### Assigned task
Select, from the material below, each line with "oriented" in it.
───── Provided records ─────
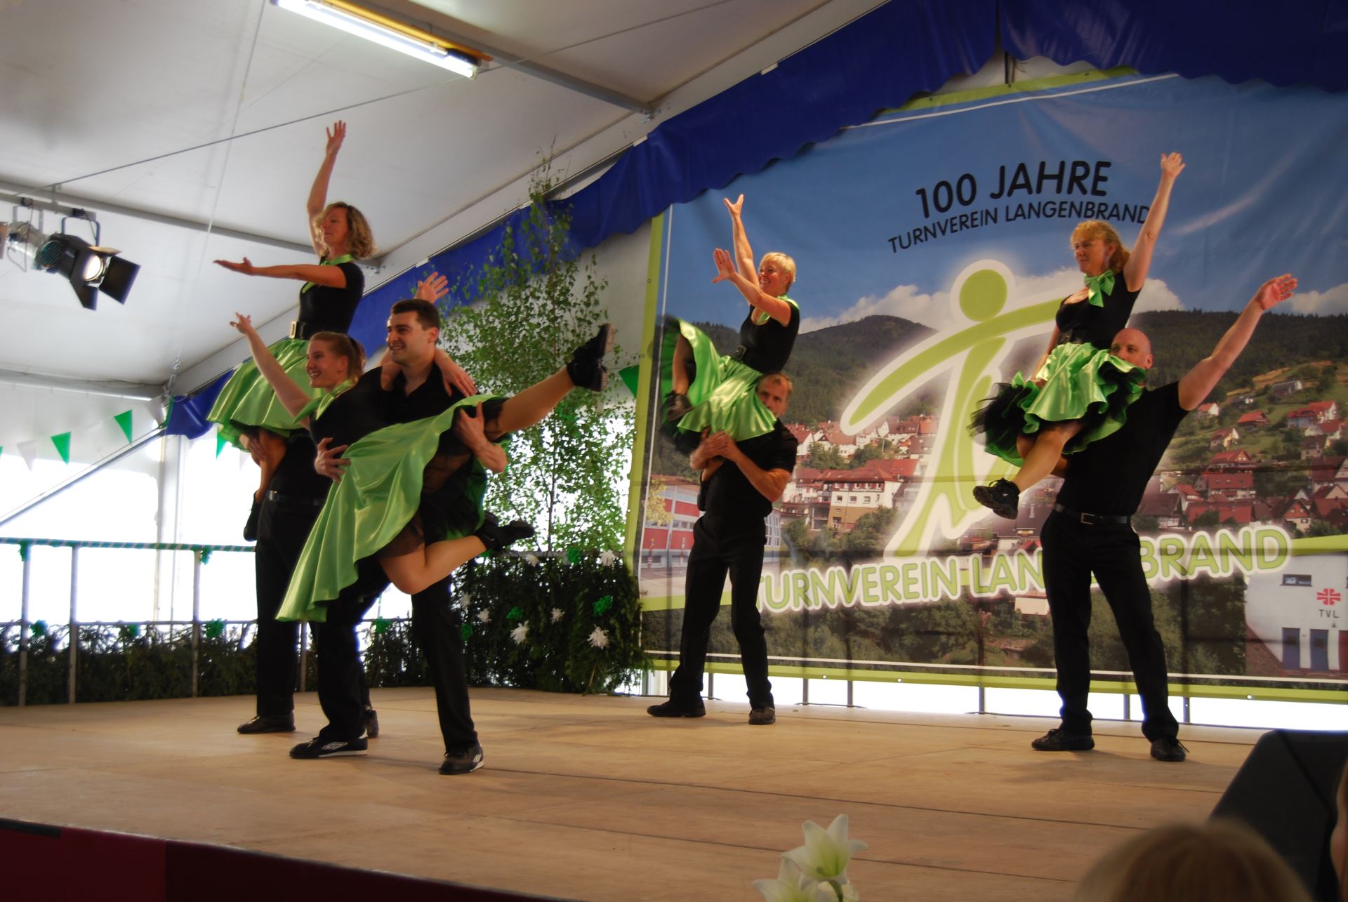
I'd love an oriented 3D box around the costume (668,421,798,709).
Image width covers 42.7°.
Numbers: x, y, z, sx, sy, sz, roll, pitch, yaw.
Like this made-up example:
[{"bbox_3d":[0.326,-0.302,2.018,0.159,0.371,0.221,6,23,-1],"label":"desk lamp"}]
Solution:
[{"bbox_3d":[0.304,0.580,8.800,0.560,1.450,0.520,-3,-6,42],"label":"costume"}]

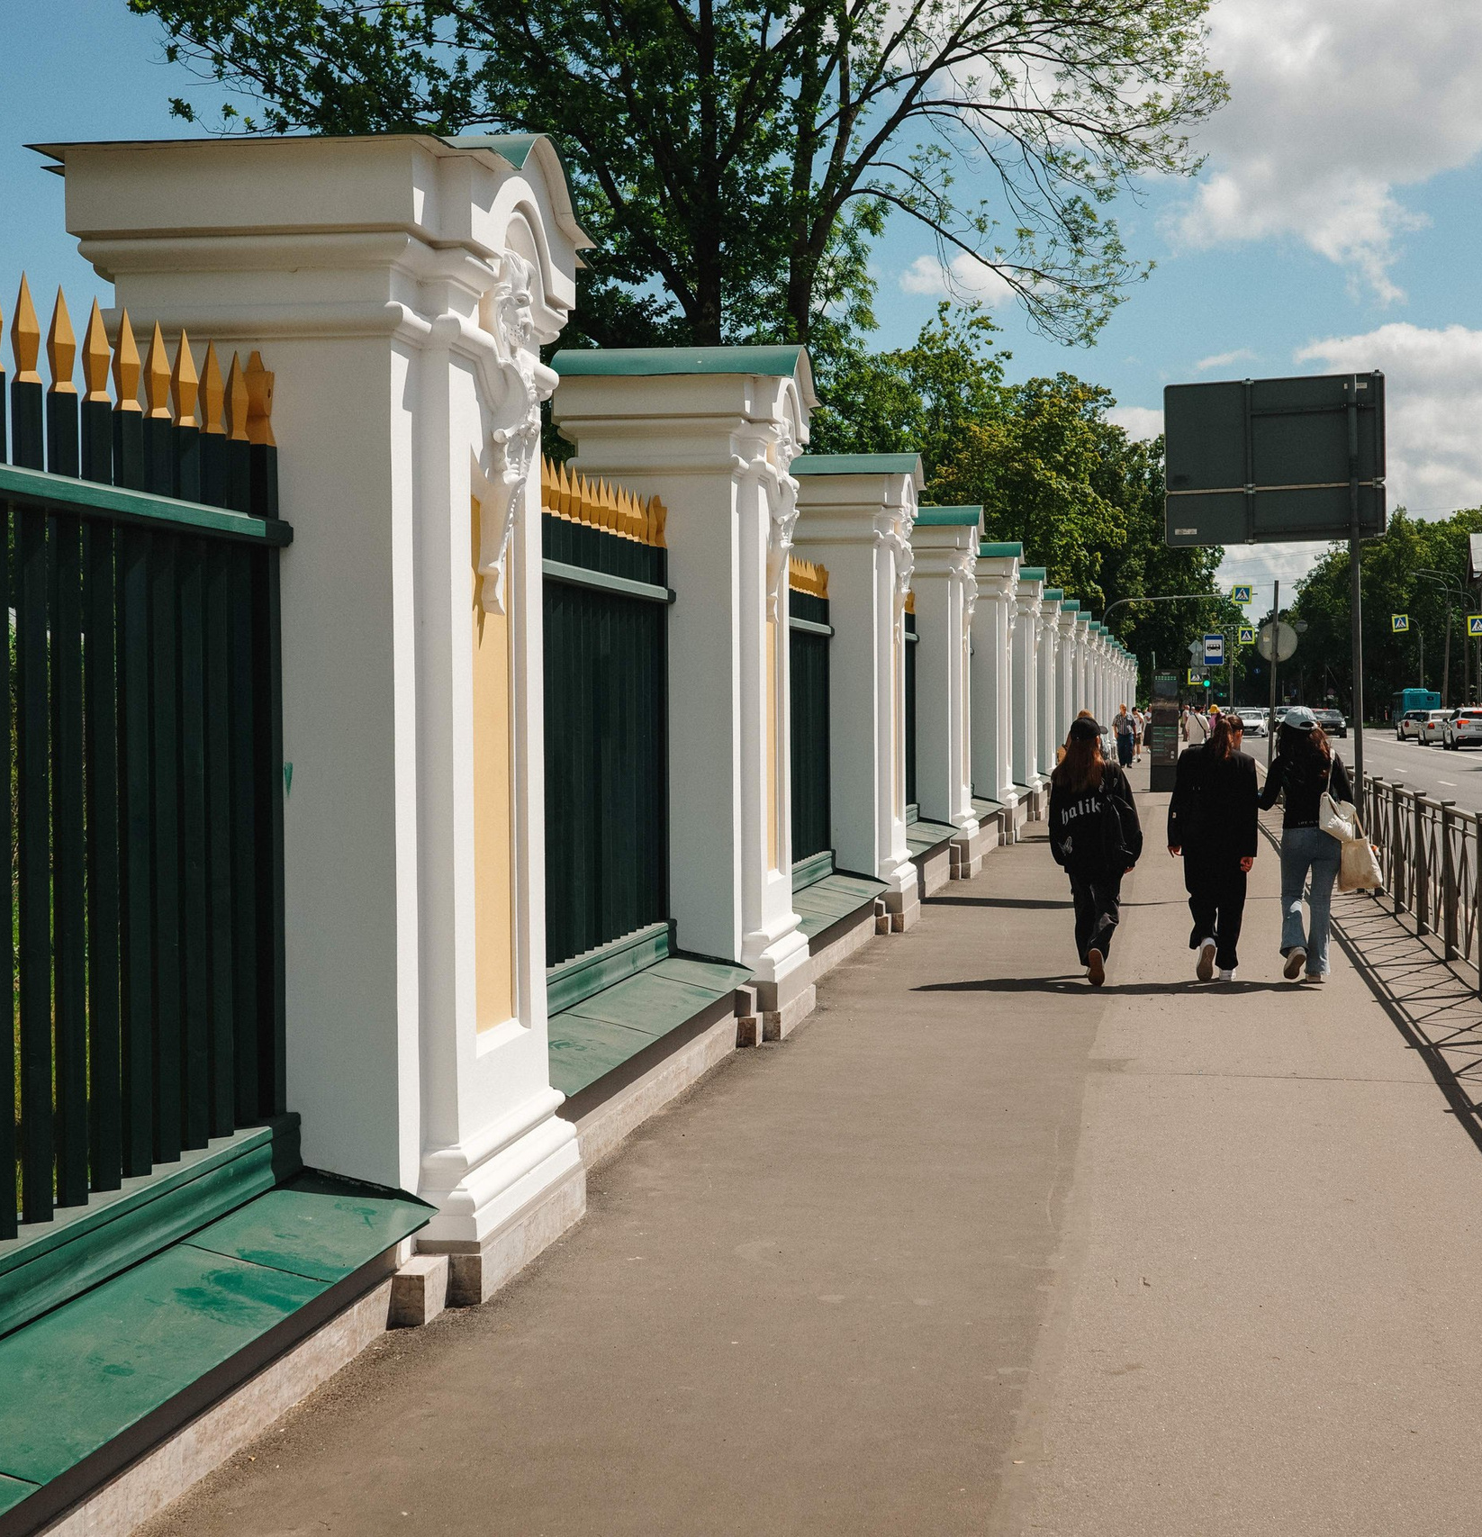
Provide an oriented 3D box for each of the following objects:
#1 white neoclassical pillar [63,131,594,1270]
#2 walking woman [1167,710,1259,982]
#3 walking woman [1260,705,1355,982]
[{"bbox_3d":[-1.200,-0.225,8.013,1.340,3.440,1.800,0,1,9],"label":"white neoclassical pillar"},{"bbox_3d":[2.938,0.490,15.950,0.555,1.687,0.500,0,1,10],"label":"walking woman"},{"bbox_3d":[3.527,0.471,15.950,0.566,1.726,0.500,0,1,10],"label":"walking woman"}]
─────
### Solution to this exercise
I'd love an oriented 3D box around the costume (668,421,798,709).
Provide an oriented 3D box for each of the following objects:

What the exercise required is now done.